The End Of Credit?

Yesterday I got a call from American Express.  I was curtly informed that my True Earnings American Express Cash Rebate Credit Card limit was reduced 90%.  It isn’t a really big deal because I don’t need that sort of limit. I’ve never used more than 40% of the limit anyway. But I was still pissed. It’s very useful when traveling and I enjoy the cash rebate I get with the card.  I’ve been putting my tuition on it and then paying the balance off, which allows me to get some free cash.  Some of the benefits include:

  • 3% cash back for gasoline purchases
  • 3% cash back for restaurant purchases/dining out
  • 2% cash back for travel
  • 1% cash back for everything else, including Costco purchases
  • I guess Amex decided they weren’t making any money on my account so they basically told me my credit limit was now $2,500.  Since my revolving balance is close to that amount every month,  my ratio of available credit to debt ratio will look like its over 80% which will hurt my credit score.
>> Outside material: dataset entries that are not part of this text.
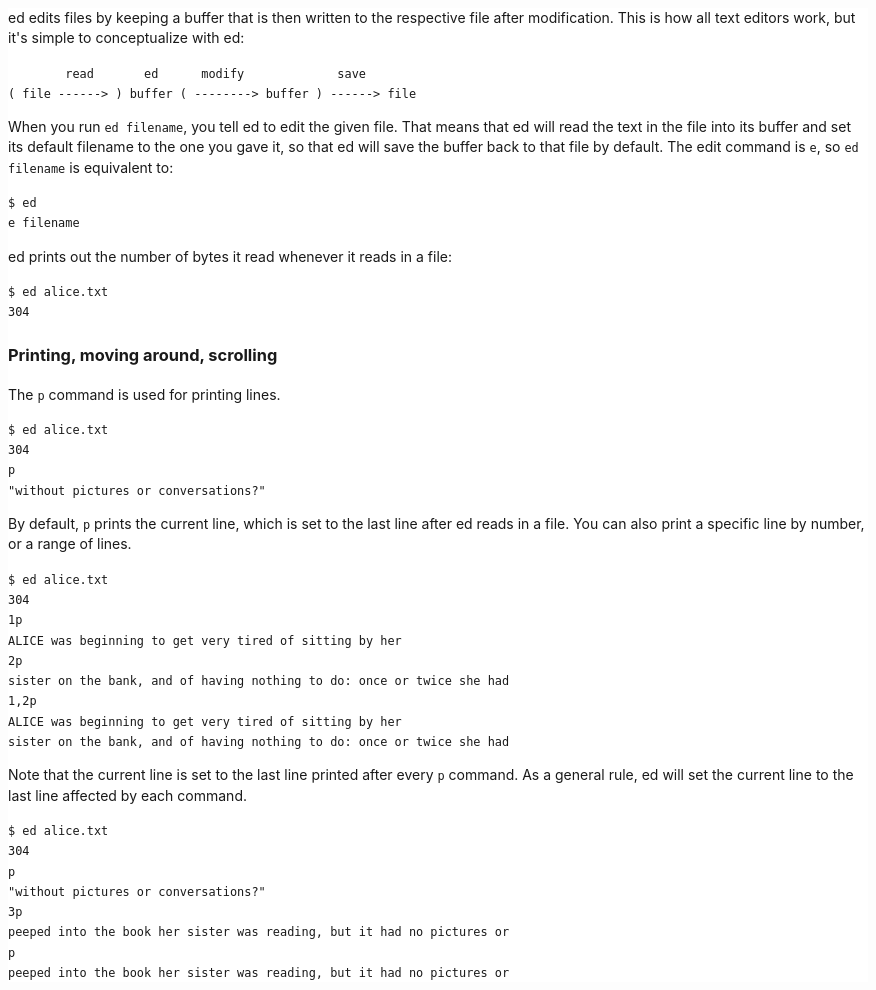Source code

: ed edits files by keeping a buffer that is then written to the respective
file after modification.  This is how all text editors work, but it's simple to
conceptualize with ed:

            read       ed      modify             save
    ( file ------> ) buffer ( --------> buffer ) ------> file

When you run `ed filename`, you tell ed to edit the given file.  That means
that ed will read the text in the file into its buffer and set its default
filename to the one you gave it, so that ed will save the buffer back to that
file by default.  The edit command is `e`, so `ed filename` is equivalent to:

    $ ed
    e filename

ed prints out the number of bytes it read whenever it reads in a file:

    $ ed alice.txt
    304

### Printing, moving around, scrolling

The `p` command is used for printing lines.

    $ ed alice.txt
    304
    p
    "without pictures or conversations?"

By default, `p` prints the current line, which is set to the last line after ed
reads in a file.  You can also print a specific line by number, or a range of
lines.

    $ ed alice.txt
    304
    1p
    ALICE was beginning to get very tired of sitting by her
    2p
    sister on the bank, and of having nothing to do: once or twice she had
    1,2p
    ALICE was beginning to get very tired of sitting by her
    sister on the bank, and of having nothing to do: once or twice she had

Note that the current line is set to the last line printed after every `p`
command.  As a general rule, ed will set the current line to the last line
affected by each command.

    $ ed alice.txt
    304
    p
    "without pictures or conversations?"
    3p
    peeped into the book her sister was reading, but it had no pictures or
    p
    peeped into the book her sister was reading, but it had no pictures or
    Apparently this isn’t an isolated incident. Smart money just had an article about credit card companies reducing credit limits on numerous borrowers, sometimes with the current balance exceeding the new limit.

    While the fees, frozen accounts and default interest rates resulting from credit-line cuts can sting your finances, they can do some serious long-term damage to your credit score. Your credit utilization ratio — the total amount of debt you owe in relation to the amount of credit available to you — accounts for roughly 30% of your score. A credit line cut has the potential to decrease your score by 50 points or more if you don’t have much other available credit, says Craig Watts, spokesman for FICO, the company that calculates and issues the credit score that most lenders use.

    One of my friends just graduated from USC’s Marshall School of Business. Last year he told me that a visiting professor announced in class that consumer lending was going to dry up and people would no longer be able to get credit.  His advice was to get it while they still could!

    Seems like that day has now arrived. Regardless of your credit, skittish credit card companies are reducing credit limits. How do they expect to make any money if they’re not lending money?

    But more importantly, what good is your credit if you can’t borrow any money?  Do you think this might drive people to max out their credit cards while they still have available balances and then default on them?